The rent income from the 3 investment properties in the name of the trust goes into an account in the trust name. We both have access to this account. From time to time I make payments for his loans on these properties from this account. The dividend income goes directly into another loan account.

At the moment, the money for my living expenses (food and household bills) still comes from our joint name account where his salary goes in and he said he would leave in place until he decides on what to do. My lawyer said if he stops giving me money for living expenses then we would go to court to seek an order for him to set aside so much of his salary for my living expenses on a temporary basis until the binding financial agreement is in place.

A funny thing was that when he moved out he said his mother lent him money for the deposit and first month rent! Our credit card bills are very high at the moment with him taking a holiday to Asia & Europe for 2 weeks (by himself) and all the new appliances he bought for the rented unit.
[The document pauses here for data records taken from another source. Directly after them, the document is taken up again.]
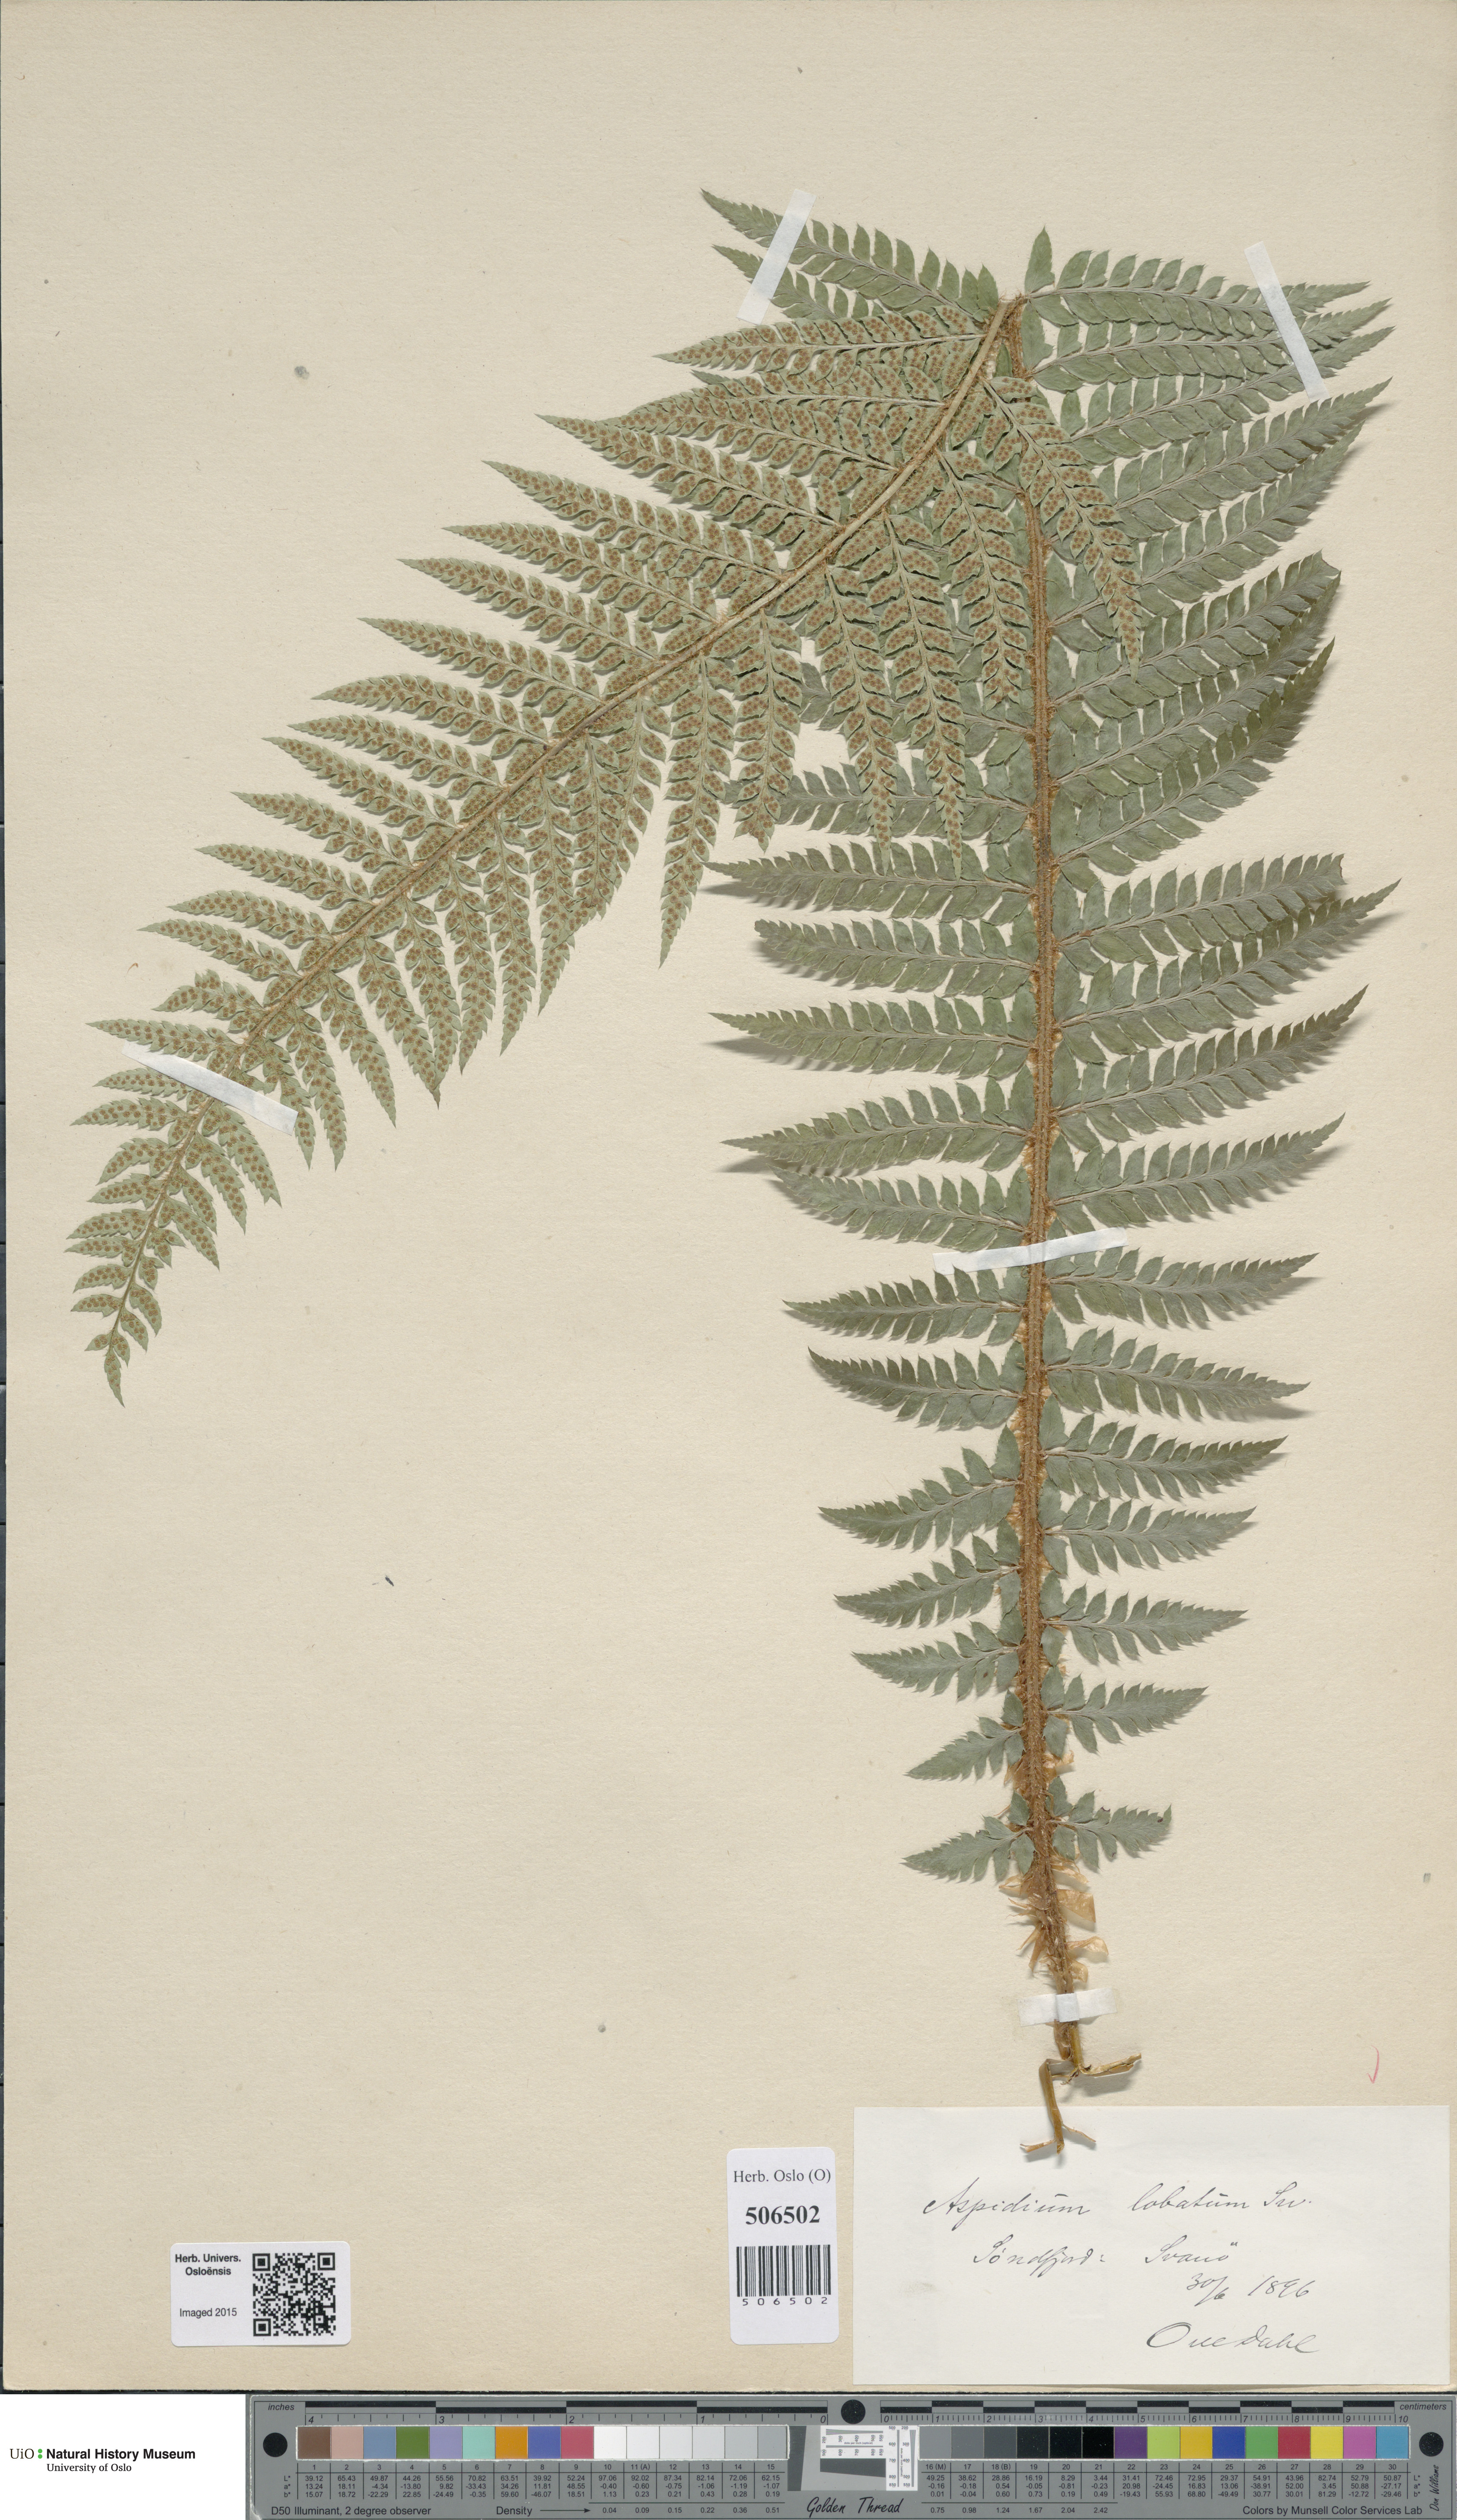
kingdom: Plantae
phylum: Tracheophyta
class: Polypodiopsida
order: Polypodiales
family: Dryopteridaceae
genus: Polystichum
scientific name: Polystichum aculeatum
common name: Hard shield-fern
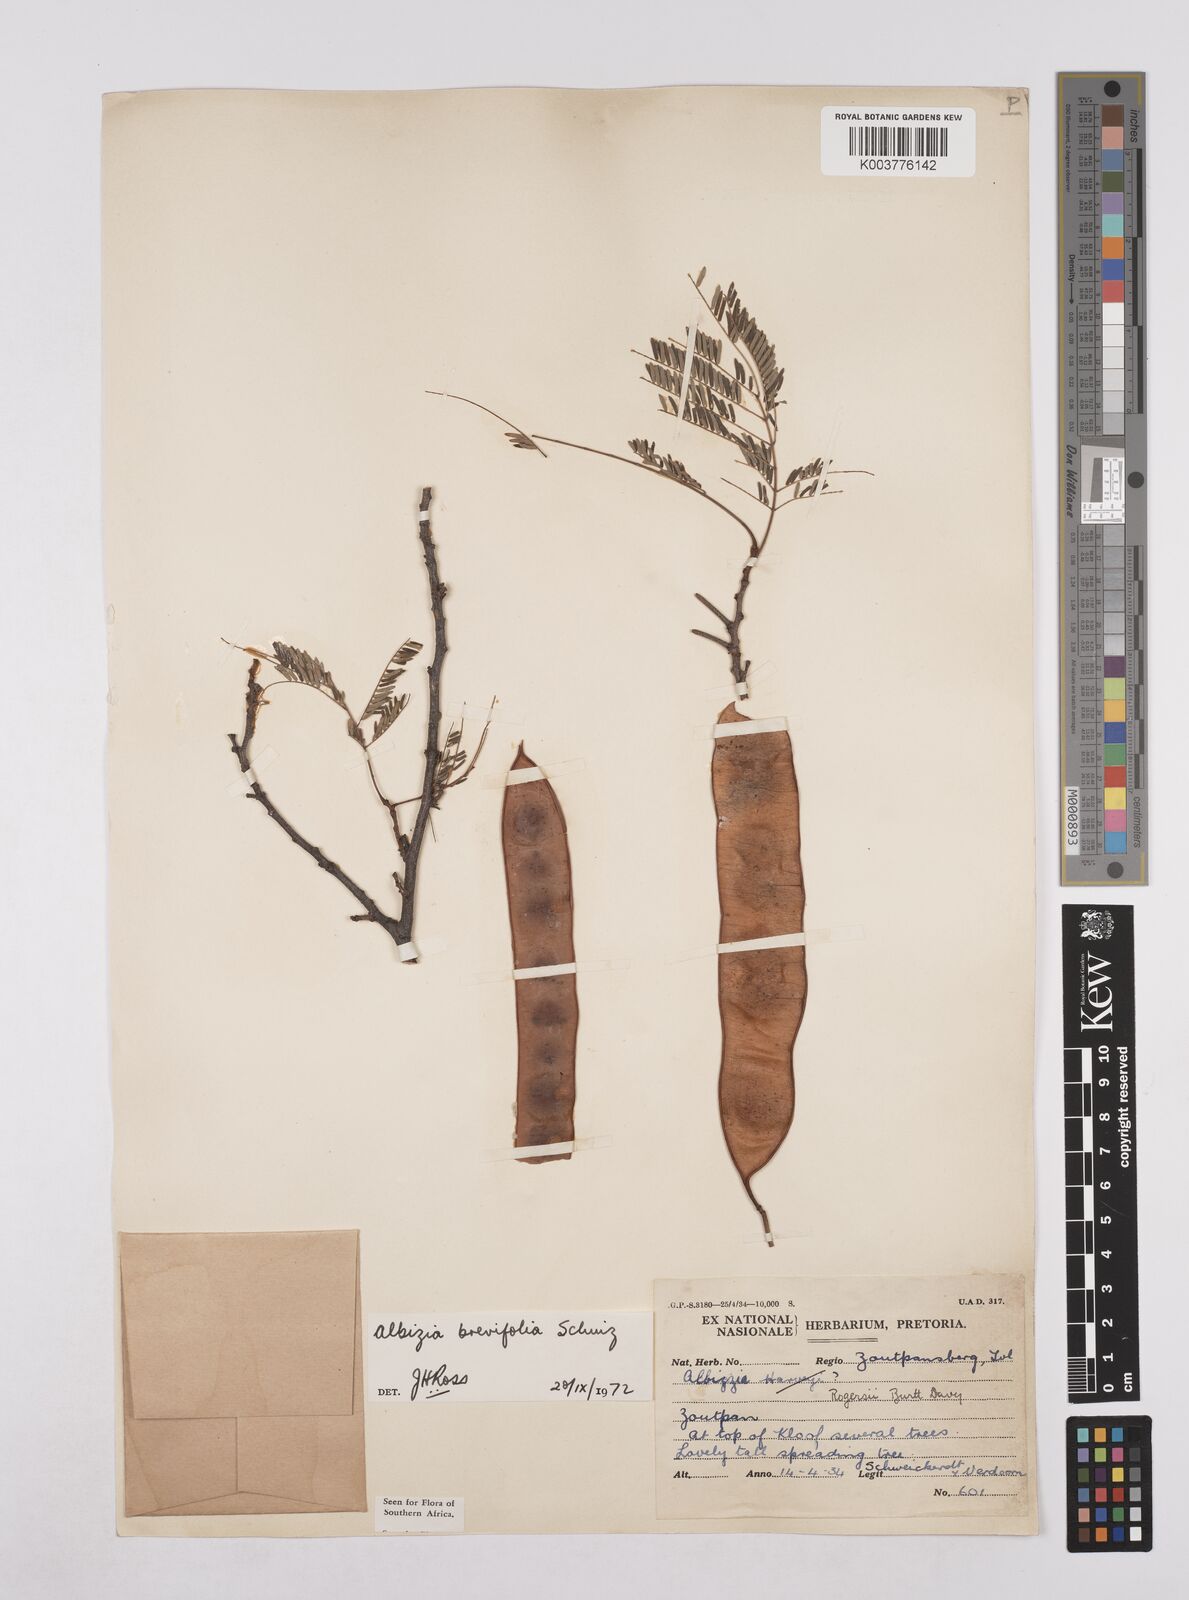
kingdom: Plantae
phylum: Tracheophyta
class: Magnoliopsida
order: Fabales
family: Fabaceae
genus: Albizia
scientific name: Albizia brevifolia
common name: Rock false-thorn
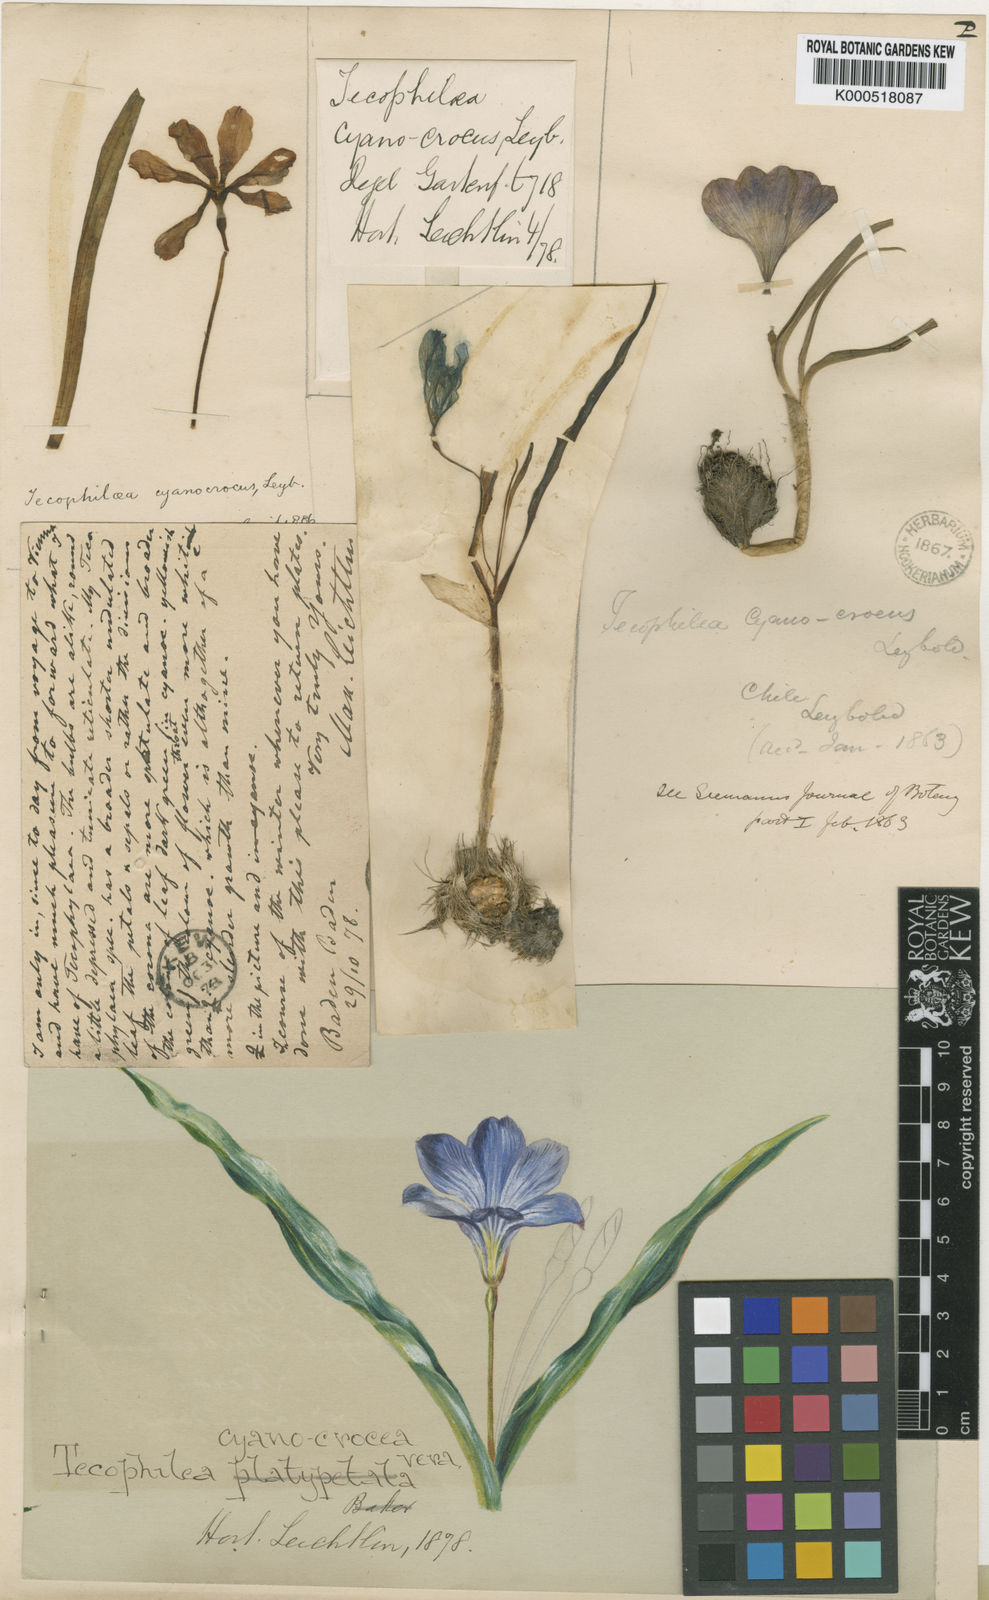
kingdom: Plantae
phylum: Tracheophyta
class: Liliopsida
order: Asparagales
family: Tecophilaeaceae
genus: Tecophilaea
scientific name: Tecophilaea cyanocrocus
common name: Chilean blue-crocus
Joyce: His aunty kept saying to me, not to stay home and cry but to go out and keep myself busy. So, I meet up with friends and play golf once a week. I have big plans to travel and do good for many causes after the financials are in place. One of my friends said "statiscs has shown that generally women outlive men, so just think you don't have to look after him in the nursing home when he is old or pay his large medical bills when he is sick"

Lizzie and Mark: Thanks for your posts. It is strange but throughout our crisis to date, I do feel sorry for my ex - eventhough he has done a terrible thing to me. He has not shown much emotion and kept a distance from me as if I was a leper.